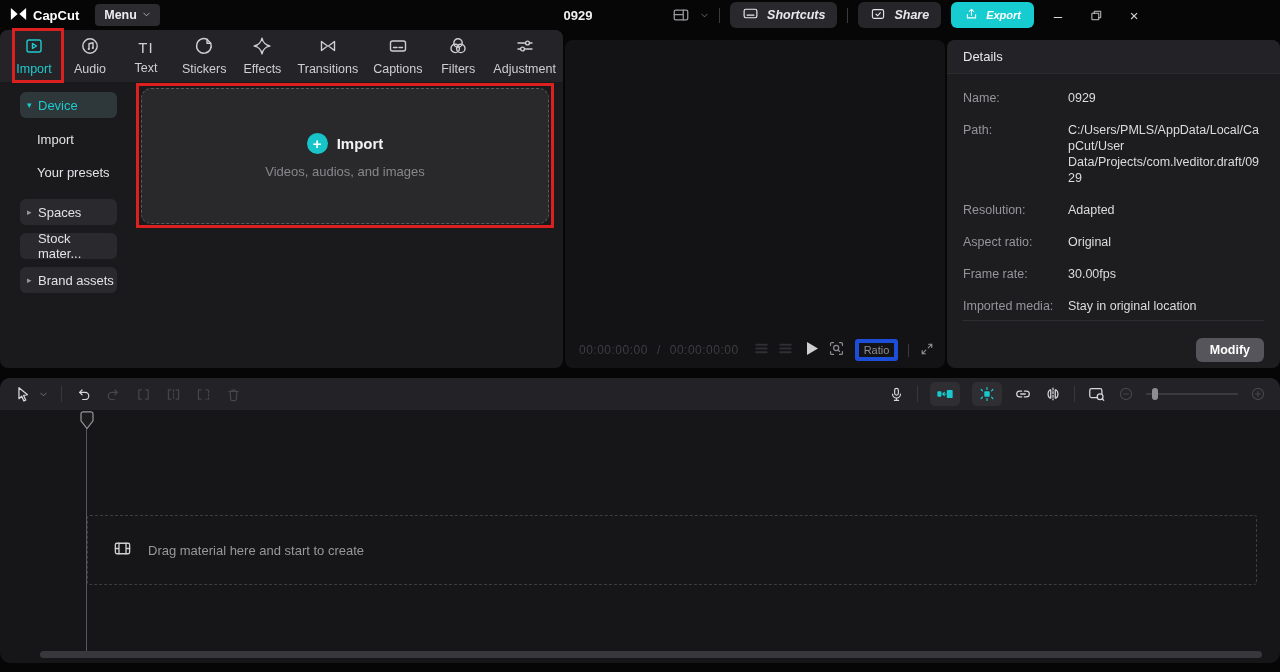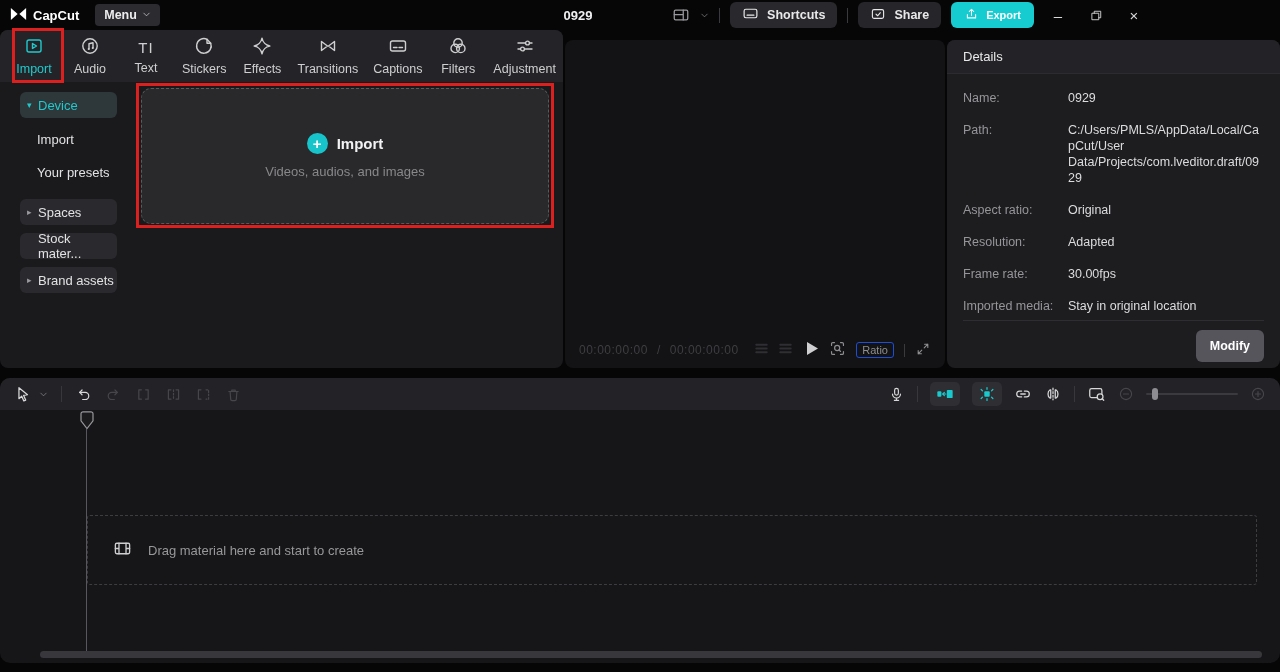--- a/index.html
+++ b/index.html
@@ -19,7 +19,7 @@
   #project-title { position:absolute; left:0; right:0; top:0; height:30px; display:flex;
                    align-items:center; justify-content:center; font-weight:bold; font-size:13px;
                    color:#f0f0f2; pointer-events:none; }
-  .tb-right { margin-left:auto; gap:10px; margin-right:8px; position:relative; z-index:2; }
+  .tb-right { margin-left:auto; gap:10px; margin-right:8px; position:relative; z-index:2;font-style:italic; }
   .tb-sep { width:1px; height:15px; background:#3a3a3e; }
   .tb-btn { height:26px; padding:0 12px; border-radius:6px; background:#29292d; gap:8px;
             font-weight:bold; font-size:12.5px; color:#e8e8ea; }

==

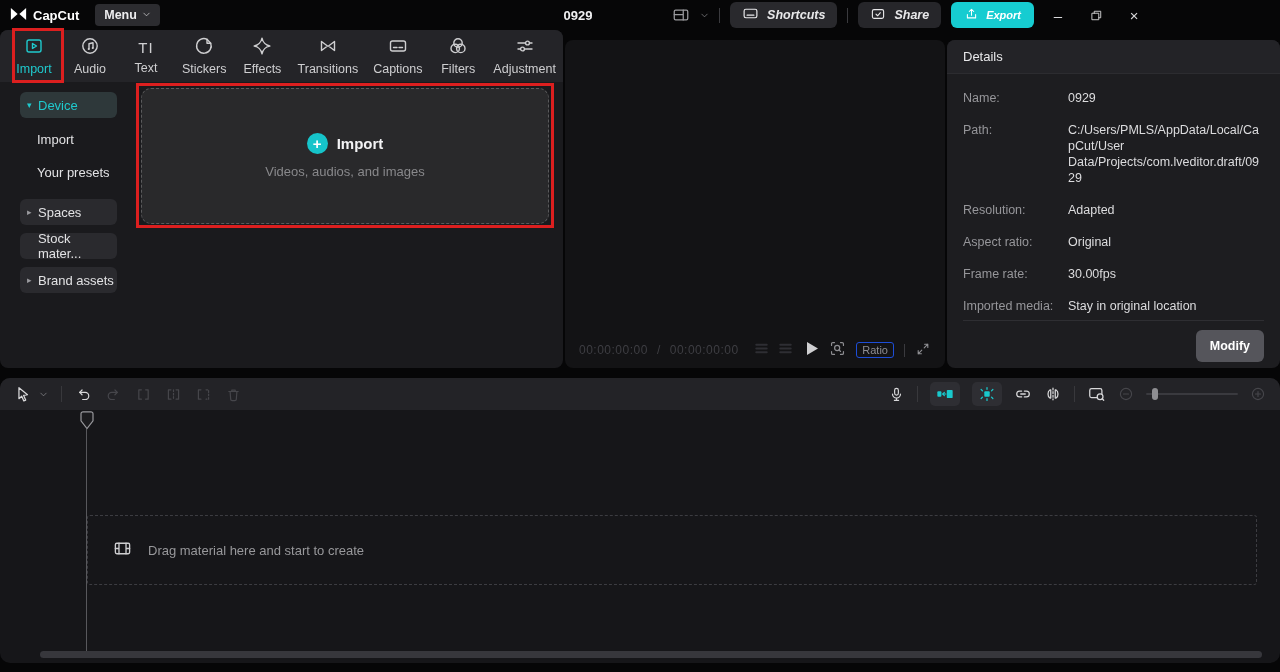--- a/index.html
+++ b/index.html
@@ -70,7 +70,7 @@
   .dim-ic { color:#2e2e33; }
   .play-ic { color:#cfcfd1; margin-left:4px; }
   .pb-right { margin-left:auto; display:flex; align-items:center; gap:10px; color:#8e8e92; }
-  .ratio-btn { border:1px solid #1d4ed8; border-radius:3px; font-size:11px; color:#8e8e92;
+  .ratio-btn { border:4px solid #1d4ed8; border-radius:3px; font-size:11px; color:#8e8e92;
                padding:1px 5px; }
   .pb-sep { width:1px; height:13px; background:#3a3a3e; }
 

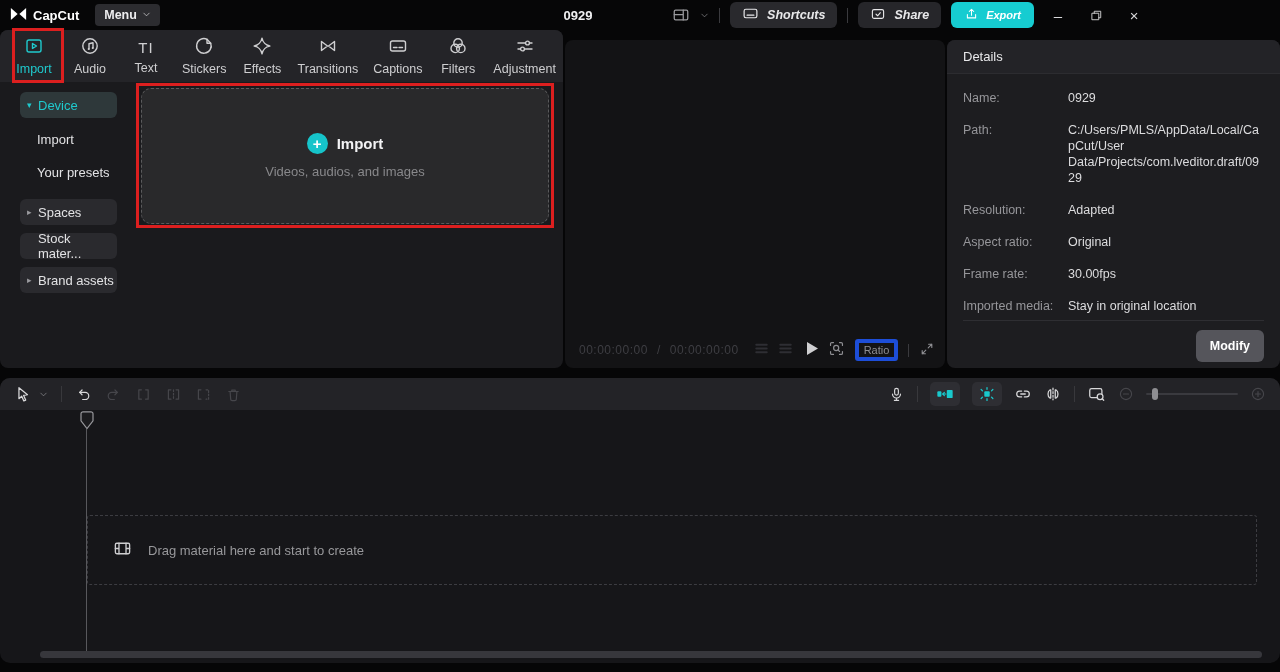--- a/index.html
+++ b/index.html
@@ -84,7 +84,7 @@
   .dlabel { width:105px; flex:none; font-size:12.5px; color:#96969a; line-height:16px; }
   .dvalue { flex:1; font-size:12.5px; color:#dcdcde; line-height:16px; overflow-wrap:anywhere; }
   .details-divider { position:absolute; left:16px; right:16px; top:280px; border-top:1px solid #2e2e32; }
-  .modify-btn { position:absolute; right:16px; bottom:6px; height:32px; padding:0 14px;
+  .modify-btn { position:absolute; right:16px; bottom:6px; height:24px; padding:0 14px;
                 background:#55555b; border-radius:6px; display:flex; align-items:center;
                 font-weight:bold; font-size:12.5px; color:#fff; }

WHAT TO PRODUCE =
Please filter the entries above down to the lines holding "align" and copy them.

SOLUTION TO THE EXERCISE =
                    align-items:center; justify-content:center; font-weight:bold; font-size:13px;
   .pb-right { margin-left:auto; display:flex; align-items:center; gap:10px; color:#8e8e92; }
                 background:#55555b; border-radius:6px; display:flex; align-items:center;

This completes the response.